*Consigne 1*
Recopiez mot pour mot les lignes des rangées, en commençant au début des rangées et en terminant à la ligne qui contient « game engine we used. They are both », ces deux lignes comprises.

J’ai étudié en littérature et en linguistique à l’UQAM, et j’ai travaillé deux ans dans une chaîne de librairies pendant ce temps, où la libraire Julie Pelletier m’a beaucoup appris sur le métier. J’ai aussi commencé à travailler dans des salons du livre à ce moment-là. J’ai un peu laissé de côté le monde du livre pendant mes études en linguistique, mais j’allais à la librairie de l’UQAM presque tous les jours. J’avais la piqûre, il était trop tard. Je me suis tranquillement résigné : je suis vraiment libraire de force! Le décès accidentel d’un ami très proche a fini par me faire envoyer valser les études pour vraiment devenir libraire à temps plein à la Librairie Monet. J’y ai vécu de fort belles années en apprenant beaucoup auprès de libraires d’expérience, Céline Bouchard en tête, et en organisant des événements, notamment mes Cabarets des Soirs rouges, des soirées de lecture de poésie. Pierre Monet et Anne-Pascale Lizotte m’ont accordé beaucoup de « temps de glace », et il en a résulté des soirées mémorables.

J’ai ensuite quitté Montréal pour joindre Michel Vézina à bord de la Librairie ambulante Le Buvard, une librairie ambulante dans un camion de pompiers modifié. Nous avons sillonné l’Estrie, avant de fonder Le Salon, Pub-Librairie, un bar librairie spécialisé en littérature tripante, en poésie et en micro-édition. Tournée en camion, l’été en camping pour vendre des livres, soirées du hockey poétique, tournée en Europe… C’était un beau délire, que le Buvard! J’ai cédé mes parts à Michel, qui continue le projet sans moi, et suis de retour à Montréal depuis quelques mois. Après une période à travailler ici et là comme libraire freelance, j’ai été embauché par la Librairie Carcajou, où j’ai le plaisir de travailler depuis quelques mois avec le libraire d’expérience François Dallaire et une belle équipe de passionnés.

Quelle est la plage horaire de l’émission et jusqu’à quand sera-t-elle diffusée? Est-ce sa première année d’existence?

*Rangées à traiter*
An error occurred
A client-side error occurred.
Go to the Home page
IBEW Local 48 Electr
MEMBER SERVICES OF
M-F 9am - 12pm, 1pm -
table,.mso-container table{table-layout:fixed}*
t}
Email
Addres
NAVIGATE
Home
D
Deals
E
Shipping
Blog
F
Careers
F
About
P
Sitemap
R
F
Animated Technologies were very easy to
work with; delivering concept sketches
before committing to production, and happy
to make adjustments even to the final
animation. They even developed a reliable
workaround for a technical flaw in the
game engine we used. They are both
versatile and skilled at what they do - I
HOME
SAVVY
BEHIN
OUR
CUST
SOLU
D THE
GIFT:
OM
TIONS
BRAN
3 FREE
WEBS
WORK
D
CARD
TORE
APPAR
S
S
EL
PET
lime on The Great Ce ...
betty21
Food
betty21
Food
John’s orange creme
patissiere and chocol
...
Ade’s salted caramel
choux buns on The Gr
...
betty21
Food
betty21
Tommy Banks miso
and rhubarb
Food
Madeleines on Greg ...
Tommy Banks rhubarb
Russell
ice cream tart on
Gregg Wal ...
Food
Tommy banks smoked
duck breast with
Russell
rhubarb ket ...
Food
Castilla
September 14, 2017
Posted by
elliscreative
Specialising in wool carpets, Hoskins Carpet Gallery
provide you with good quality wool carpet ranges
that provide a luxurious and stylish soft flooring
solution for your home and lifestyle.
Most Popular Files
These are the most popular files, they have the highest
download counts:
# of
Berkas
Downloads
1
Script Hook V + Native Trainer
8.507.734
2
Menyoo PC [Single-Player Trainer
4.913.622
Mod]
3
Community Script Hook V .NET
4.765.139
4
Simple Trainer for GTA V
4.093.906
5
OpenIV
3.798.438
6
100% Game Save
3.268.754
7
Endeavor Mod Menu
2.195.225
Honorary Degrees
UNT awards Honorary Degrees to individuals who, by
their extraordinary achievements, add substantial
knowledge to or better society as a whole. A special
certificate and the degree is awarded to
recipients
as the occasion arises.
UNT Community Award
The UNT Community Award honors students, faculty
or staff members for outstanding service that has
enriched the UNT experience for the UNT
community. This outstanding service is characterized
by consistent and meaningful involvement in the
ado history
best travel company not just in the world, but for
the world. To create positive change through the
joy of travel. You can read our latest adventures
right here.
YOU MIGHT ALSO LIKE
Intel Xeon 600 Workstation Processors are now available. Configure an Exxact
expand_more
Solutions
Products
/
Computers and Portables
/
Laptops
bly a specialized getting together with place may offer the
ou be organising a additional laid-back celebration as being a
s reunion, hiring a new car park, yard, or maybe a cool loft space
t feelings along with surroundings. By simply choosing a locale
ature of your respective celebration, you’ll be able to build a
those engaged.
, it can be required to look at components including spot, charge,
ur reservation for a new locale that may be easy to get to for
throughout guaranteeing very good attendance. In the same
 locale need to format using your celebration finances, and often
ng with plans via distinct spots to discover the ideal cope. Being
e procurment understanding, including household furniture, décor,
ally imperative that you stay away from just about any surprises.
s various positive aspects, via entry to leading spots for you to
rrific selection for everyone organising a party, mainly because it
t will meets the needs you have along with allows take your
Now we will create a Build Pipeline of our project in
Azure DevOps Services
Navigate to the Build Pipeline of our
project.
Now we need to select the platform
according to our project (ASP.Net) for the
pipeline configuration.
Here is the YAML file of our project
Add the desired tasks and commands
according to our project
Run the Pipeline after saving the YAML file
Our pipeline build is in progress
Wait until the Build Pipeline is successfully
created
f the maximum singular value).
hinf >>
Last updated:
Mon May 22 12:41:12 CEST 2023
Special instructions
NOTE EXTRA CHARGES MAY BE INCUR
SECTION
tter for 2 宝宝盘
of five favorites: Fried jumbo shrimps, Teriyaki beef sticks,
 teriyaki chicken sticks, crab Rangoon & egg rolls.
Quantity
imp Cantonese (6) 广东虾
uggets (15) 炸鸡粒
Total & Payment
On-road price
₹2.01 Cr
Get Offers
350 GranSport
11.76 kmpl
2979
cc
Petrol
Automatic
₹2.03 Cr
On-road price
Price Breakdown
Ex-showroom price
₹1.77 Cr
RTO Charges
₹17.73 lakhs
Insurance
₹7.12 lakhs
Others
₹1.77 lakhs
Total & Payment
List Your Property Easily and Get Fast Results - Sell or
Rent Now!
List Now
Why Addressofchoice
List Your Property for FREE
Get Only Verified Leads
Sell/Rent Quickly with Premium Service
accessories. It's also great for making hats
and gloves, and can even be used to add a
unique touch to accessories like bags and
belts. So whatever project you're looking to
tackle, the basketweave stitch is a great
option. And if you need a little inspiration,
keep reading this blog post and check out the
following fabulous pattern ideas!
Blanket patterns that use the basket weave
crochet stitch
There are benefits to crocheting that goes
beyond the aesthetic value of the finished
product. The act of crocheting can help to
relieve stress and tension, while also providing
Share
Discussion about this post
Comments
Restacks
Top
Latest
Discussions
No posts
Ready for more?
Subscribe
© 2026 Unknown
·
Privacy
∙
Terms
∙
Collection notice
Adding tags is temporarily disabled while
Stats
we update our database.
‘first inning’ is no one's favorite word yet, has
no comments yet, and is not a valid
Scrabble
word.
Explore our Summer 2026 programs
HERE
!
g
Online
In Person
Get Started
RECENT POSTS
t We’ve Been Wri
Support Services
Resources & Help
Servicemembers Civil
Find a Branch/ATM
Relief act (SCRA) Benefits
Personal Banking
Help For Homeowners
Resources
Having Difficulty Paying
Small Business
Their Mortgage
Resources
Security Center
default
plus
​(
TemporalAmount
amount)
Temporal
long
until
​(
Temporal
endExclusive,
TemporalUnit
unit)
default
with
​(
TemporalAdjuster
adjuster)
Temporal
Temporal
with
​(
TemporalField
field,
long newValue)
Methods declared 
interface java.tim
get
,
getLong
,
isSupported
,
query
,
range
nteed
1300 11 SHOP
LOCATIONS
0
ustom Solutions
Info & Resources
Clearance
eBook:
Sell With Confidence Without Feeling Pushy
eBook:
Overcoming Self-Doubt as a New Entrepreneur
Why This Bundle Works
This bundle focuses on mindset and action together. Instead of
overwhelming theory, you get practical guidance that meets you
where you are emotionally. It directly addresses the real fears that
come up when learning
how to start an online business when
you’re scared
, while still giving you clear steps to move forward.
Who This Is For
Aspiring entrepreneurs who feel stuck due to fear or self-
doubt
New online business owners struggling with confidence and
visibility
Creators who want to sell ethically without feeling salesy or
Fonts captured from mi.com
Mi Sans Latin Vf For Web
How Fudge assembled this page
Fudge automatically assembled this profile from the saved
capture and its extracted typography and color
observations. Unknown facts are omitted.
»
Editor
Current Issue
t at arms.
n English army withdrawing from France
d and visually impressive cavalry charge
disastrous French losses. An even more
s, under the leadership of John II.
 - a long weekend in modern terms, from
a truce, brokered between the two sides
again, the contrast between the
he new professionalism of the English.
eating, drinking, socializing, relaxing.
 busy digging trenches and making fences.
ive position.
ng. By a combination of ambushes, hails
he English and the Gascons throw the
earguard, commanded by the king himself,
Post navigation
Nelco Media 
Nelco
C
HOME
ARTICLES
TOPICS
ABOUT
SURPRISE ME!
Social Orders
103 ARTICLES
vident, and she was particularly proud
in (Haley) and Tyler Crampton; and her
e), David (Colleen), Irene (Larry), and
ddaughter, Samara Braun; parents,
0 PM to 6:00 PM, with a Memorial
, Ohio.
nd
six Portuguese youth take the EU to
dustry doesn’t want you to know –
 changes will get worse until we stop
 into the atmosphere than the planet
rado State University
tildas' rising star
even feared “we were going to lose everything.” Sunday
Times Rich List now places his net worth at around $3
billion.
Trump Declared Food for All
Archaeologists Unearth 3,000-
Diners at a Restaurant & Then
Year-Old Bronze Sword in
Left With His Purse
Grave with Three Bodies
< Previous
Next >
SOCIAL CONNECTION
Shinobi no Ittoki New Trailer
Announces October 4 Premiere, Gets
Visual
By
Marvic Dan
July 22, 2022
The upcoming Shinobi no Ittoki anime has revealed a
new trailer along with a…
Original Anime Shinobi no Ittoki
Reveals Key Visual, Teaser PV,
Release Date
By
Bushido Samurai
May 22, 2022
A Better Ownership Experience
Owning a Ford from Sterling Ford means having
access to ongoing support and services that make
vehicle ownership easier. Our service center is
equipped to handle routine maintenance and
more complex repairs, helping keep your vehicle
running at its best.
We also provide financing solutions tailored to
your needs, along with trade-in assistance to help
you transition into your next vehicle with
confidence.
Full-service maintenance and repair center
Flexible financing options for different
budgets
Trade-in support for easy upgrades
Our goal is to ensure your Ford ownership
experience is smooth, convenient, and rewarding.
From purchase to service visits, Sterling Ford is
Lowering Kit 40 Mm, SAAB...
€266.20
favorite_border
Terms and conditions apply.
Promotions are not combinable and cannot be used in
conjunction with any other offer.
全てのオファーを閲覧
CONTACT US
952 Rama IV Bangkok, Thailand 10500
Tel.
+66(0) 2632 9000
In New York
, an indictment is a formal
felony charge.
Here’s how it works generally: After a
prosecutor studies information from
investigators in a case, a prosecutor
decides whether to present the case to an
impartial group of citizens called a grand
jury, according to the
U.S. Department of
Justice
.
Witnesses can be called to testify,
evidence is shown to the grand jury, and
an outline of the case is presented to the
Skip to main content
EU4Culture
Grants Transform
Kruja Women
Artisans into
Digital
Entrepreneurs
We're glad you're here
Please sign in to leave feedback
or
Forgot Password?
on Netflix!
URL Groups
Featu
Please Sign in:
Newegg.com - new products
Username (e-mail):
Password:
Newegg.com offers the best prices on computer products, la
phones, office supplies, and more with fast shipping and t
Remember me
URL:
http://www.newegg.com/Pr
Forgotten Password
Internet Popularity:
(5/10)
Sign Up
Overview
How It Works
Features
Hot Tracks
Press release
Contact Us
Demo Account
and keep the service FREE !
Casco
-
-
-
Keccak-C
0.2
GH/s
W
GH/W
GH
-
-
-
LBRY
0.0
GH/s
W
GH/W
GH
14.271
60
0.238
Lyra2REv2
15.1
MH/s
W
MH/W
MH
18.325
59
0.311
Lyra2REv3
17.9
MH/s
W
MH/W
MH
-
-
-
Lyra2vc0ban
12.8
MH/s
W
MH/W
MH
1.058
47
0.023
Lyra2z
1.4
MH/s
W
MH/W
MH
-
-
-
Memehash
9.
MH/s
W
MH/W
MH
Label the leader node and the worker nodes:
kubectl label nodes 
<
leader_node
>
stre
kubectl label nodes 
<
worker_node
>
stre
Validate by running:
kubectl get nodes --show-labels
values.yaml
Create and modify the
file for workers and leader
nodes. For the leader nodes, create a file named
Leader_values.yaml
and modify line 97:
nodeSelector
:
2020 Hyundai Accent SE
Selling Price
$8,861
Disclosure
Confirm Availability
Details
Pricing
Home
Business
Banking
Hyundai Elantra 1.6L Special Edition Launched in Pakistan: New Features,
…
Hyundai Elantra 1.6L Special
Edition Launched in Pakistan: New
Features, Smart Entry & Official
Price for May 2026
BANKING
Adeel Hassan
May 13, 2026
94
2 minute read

*Consigne 2*
Poursuivez le texte sur le parcours de libraire à la suite de sa dernière phrase.

*Réponse 1*
An error occurred
A client-side error occurred.
Go to the Home page
IBEW Local 48 Electr
MEMBER SERVICES OF
M-F 9am - 12pm, 1pm -
table,.mso-container table{table-layout:fixed}*
t}
Email
Addres
NAVIGATE
Home
D
Deals
E
Shipping
Blog
F
Careers
F
About
P
Sitemap
R
F
Animated Technologies were very easy to
work with; delivering concept sketches
before committing to production, and happy
to make adjustments even to the final
animation. They even developed a reliable
workaround for a technical flaw in the
game engine we used. They are both

*Réponse 2*
L’émission sera diffusée les vendredis de 8 à 9 le matin et mise disponible en baladodiffusion sur le site de l’émission samedi ou dimanche. Libraire de force en est à ses balbutiements, et elle est programmée jusqu’à la fin de l’été. J’espère qu’elle durera quelques années, mais je devrai continuer de me mériter la confiance du comité de programmation de CIBL. C’est un privilège que d’occuper les ondes, et mes collaboratrices et moi bosseront dur pour que ça continue!

Pouvez-vous me faire part de votre top 5 personnel en matière de livres?
Ouf! Vous êtes dure avec cette question, Madame Beaulieu!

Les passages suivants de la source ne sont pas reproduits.